## Description of the task
From the listing below, reproduce word for word the part that opens with the line containing "text_box [1341, 786, 1716, 829]" and closes with the line containing "text_box [1166, 390, 1338, 820]"; reproduce nothing else.

━━━━━━━━━━━━━━━━━━━━━━━━━━━━━━

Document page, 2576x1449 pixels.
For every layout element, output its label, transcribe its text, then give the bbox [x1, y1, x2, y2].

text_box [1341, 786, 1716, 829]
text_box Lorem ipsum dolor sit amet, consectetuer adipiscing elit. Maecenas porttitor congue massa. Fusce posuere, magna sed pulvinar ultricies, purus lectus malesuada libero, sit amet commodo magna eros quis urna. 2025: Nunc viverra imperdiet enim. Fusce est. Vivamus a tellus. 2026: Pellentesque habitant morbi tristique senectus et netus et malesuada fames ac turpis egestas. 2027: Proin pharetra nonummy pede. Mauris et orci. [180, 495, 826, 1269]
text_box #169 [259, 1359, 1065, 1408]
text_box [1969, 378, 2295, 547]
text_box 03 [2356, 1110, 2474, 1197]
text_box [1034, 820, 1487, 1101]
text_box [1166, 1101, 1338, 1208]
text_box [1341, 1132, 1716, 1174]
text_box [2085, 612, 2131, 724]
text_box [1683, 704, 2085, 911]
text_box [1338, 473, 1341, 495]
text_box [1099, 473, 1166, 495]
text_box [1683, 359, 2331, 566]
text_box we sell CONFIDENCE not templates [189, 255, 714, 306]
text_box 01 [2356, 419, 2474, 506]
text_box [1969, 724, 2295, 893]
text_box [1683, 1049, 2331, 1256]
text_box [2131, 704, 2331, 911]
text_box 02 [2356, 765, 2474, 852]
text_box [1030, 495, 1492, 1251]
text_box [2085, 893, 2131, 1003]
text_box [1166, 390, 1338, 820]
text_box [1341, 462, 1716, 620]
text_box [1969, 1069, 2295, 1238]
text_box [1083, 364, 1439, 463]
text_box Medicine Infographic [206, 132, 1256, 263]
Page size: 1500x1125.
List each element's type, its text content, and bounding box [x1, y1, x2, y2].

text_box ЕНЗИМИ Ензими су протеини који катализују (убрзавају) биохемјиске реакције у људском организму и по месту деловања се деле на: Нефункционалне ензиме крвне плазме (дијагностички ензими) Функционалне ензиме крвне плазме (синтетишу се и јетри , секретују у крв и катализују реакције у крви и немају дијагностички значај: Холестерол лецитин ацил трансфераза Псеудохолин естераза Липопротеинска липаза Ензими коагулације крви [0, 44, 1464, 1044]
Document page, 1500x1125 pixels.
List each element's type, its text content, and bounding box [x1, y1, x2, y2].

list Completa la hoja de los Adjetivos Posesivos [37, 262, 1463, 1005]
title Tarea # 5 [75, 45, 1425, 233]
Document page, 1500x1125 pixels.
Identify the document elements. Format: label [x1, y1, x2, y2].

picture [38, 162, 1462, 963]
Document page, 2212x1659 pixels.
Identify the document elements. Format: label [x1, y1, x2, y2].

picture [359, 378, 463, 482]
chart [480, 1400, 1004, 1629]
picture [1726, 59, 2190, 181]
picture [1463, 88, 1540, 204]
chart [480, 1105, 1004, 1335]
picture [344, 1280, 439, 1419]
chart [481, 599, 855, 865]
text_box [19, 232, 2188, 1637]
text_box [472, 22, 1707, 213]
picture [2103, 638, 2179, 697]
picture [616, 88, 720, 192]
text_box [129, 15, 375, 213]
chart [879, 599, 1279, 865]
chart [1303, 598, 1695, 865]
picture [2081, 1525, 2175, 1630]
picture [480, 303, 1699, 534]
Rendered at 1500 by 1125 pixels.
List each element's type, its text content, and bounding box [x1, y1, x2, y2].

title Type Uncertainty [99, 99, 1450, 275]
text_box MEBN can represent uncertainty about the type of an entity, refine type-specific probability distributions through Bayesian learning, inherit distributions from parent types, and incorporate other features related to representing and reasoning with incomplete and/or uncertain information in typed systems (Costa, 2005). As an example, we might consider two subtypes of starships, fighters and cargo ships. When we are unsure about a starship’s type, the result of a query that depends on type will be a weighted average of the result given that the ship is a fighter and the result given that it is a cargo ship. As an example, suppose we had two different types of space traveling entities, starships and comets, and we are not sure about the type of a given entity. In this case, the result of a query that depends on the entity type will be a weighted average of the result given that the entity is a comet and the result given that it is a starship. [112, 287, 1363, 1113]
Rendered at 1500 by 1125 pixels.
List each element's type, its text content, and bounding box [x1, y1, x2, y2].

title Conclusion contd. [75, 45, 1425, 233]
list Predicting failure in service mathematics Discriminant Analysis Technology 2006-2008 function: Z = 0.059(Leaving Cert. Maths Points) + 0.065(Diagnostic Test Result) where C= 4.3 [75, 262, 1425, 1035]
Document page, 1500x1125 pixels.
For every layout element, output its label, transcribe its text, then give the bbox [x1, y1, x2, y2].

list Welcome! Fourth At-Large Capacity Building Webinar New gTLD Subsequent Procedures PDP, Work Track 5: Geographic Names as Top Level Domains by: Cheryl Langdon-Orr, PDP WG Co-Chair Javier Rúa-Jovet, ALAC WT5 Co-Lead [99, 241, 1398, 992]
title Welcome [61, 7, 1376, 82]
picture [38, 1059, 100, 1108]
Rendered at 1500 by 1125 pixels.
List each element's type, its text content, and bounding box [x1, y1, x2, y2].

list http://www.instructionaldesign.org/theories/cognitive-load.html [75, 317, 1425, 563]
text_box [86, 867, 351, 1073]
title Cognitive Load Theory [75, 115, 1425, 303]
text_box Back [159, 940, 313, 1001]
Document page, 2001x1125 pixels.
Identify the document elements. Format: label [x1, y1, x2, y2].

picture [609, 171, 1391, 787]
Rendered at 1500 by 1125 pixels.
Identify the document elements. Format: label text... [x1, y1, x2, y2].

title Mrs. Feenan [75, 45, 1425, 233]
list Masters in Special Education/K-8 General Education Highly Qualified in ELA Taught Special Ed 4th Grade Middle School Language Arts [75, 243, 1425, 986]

━━━━━━━━━━━━━━━━━━━━━━━━━━━━━━

## Solution for this exercise
text_box [1341, 786, 1716, 829]
text_box Lorem ipsum dolor sit amet, consectetuer adipiscing elit. Maecenas porttitor congue massa. Fusce posuere, magna sed pulvinar ultricies, purus lectus malesuada libero, sit amet commodo magna eros quis urna. 2025: Nunc viverra imperdiet enim. Fusce est. Vivamus a tellus. 2026: Pellentesque habitant morbi tristique senectus et netus et malesuada fames ac turpis egestas. 2027: Proin pharetra nonummy pede. Mauris et orci. [180, 495, 826, 1269]
text_box #169 [259, 1359, 1065, 1408]
text_box [1969, 378, 2295, 547]
text_box 03 [2356, 1110, 2474, 1197]
text_box [1034, 820, 1487, 1101]
text_box [1166, 1101, 1338, 1208]
text_box [1341, 1132, 1716, 1174]
text_box [2085, 612, 2131, 724]
text_box [1683, 704, 2085, 911]
text_box [1338, 473, 1341, 495]
text_box [1099, 473, 1166, 495]
text_box [1683, 359, 2331, 566]
text_box we sell CONFIDENCE not templates [189, 255, 714, 306]
text_box 01 [2356, 419, 2474, 506]
text_box [1969, 724, 2295, 893]
text_box [1683, 1049, 2331, 1256]
text_box [2131, 704, 2331, 911]
text_box 02 [2356, 765, 2474, 852]
text_box [1030, 495, 1492, 1251]
text_box [2085, 893, 2131, 1003]
text_box [1166, 390, 1338, 820]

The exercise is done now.